▶ [What the task requires]
Could you retype the entries below exactly, omitting every picture?

Saved entries:
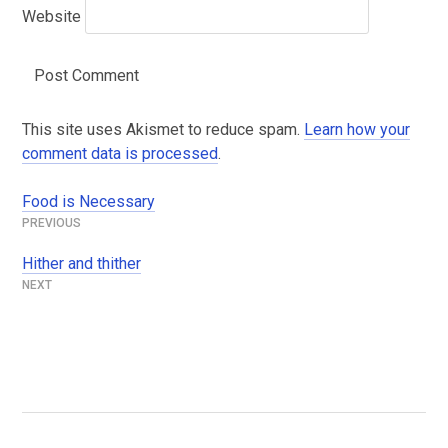
Website
This site uses Akismet to reduce spam.
Learn how your
comment data is processed
.
Food is Necessary
Post
navigation
Hither and thither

▶ [Answer to the exercise]
Website
This site uses Akismet to reduce spam.
Learn how your
comment data is processed
.
Food is Necessary
Post
navigation
Hither and thither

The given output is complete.